Norbert Schatz tritt die Heimreise per Flugzeug an. Er war von Verteidigungsminister Karl-Theodor zu Guttenberg abgesetzt worden.
Hamburg. Norbert Schatz trägt keine Uniform, als er die "Gorch Fock" verlässt. Sondern Jeans und einen grünen Pullover. Auf den Schultern hat er einen Rucksack. Schatz sieht aus wie ein Tourist. Am vorvergangenen Wochenende wurde er als Kapitän der "Gorch Fock" von Verteidigungsminister Karl-Theodor zu Guttenberg (CSU) abgesetzt. Der Grund: Junge Offiziersanwärter sollen von Mitgliedern der Stammbesatzung unter Druck gesetzt und sogar sexuell genötigt worden sein. Schatz' Abschied von der "Gorch Fock" am vergangenen Sonntag ist für den Kapitän der Tiefpunkt seiner Karriere. Sein Schiff segelt ohne ihn weiter.
Innerhalb der Bundeswehr und vor allem bei seiner Besatzung hatte die Absetzung große Empörung ausgelöst. Die Besatzung sieht Schatz als Bauernopfer - während Verteidigungsminister Guttenberg darauf verweist, dass die Absetzung eine reine Schutzmaßnahme sei und Schatz seine Karriere fortsetzen könne, sollten sich die Vorwürfe als unberechtigt erweisen. Die Besatzung hatte in einem offenen Brief, der im Abendblatt veröffentlicht wurde, geschrieben: Schatz verlasse das Schiff "mit der bitteren Gewissheit, wohl nie wieder zur See zu fahren". Schatz selbst erwägt juristische Schritte gegen seine Entmachtung. Bundeskanzlerin Angela Merkel (CDU) betonte im Abendblatt-Interview, Guttenberg habe "vollkommen richtig" gehandelt. Die Suspendierung sei noch "kein Urteil".
In der vergangenen Woche ist ein Ermittlungsteam unter der Leitung von Konteradmiral Horst-Dieter Kolletschke an Bord der "Gorch Fock" gegangen, um die Vorgänge aufzuklären. Zwei Mitarbeiter des Wehrbeauftragten Hellmut Königshaus gingen bereits vor der Heimreise der "Gorch Fock" von Bord. Sie werden Mitte der Woche mit ihren Untersuchungsergebnissen in Deutschland erwartet. Die restlichen Ermittler werden voraussichtlich Mitte Februar von Bord gehen und zurück nach Deutschland fliegen.
Jetzt führt Michael Brühn das Kommando auf der "Gorch Fock". Bevor das Schiff am vergangenen Sonntag ablegte, ging der abgesetzte Kapitän Norbert Schatz von Bord.

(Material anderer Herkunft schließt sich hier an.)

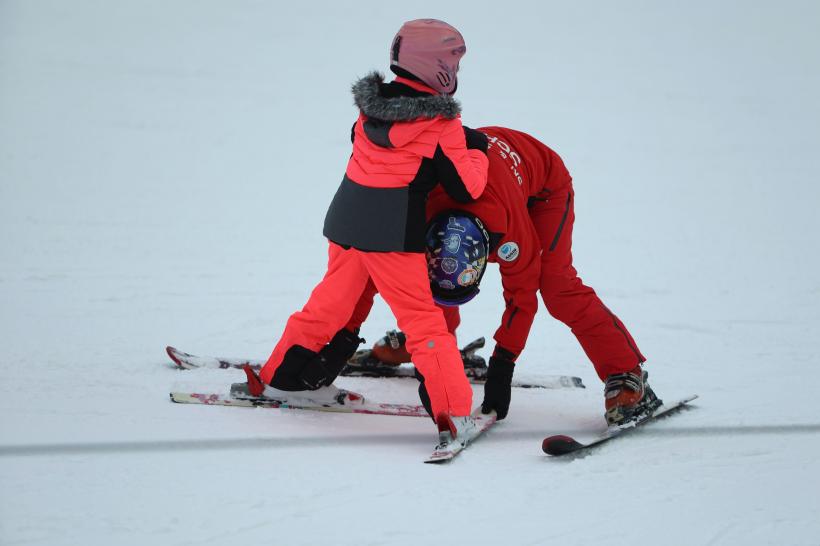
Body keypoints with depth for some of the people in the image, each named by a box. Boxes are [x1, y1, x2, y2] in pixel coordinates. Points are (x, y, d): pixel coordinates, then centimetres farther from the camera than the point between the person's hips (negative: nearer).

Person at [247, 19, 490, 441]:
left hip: (347, 219, 6)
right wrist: (478, 154, 12)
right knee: (421, 318, -1)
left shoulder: (371, 102, 4)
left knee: (331, 302, 21)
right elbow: (466, 188, -8)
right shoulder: (441, 124, -12)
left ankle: (278, 377, 34)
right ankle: (454, 411, -4)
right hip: (394, 232, -6)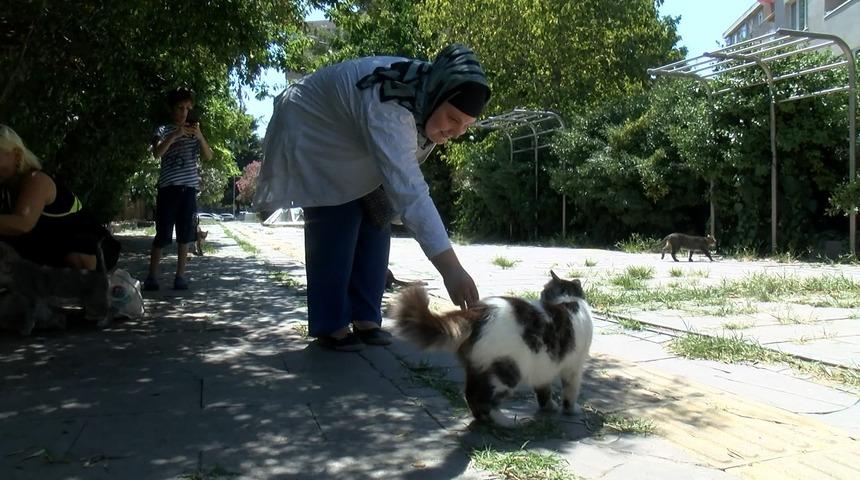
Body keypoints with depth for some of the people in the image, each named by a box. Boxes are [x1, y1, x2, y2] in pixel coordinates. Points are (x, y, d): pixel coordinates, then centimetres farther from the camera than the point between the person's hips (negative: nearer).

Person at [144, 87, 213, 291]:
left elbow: (208, 156, 3)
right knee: (162, 234, -2)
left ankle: (180, 276, 10)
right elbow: (157, 153, -13)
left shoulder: (194, 133, 13)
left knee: (185, 235, 4)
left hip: (189, 188, 3)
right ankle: (152, 276, 7)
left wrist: (200, 136, -12)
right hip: (169, 188, -3)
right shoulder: (164, 131, 4)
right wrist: (175, 134, -22)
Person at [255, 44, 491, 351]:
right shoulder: (387, 108, -43)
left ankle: (365, 317, 8)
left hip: (354, 149, 8)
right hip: (313, 134, -7)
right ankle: (329, 325, -3)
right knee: (335, 229, -15)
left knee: (375, 223, 0)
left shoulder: (430, 91, -16)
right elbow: (407, 188, -53)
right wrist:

Die Mannschaft salutiert, als Schatz sein Schiff verlässt. Schatz senkt den Kopf, als er über die Gangway an Land geht. Dann dreht er sich noch einmal um, winkt seiner Mannschaft und sagt: "Macht's gut!" Die Besatzung winkt zurück, aus der Takelage halten Soldaten das Plakat hoch, vor dem sie sich in der vergangenen Woche zusammen mit Schatz haben fotografieren lassen: "Ein Kommandant, eine Besatzung, ein Schiff" steht darauf. Das Nebelhorn tutet zum Abschied.
Schatz kehrt per Flugzeug nach Deutschland zurück. Bis auch die "Gorch Fock" wieder in ihren Heimathafen Kiel einläuft, wird es noch länger dauern. Das Ausbildungsschiff benötigt drei Monate für die Reise. Nächster Stopp ist Valparaiso in Chile.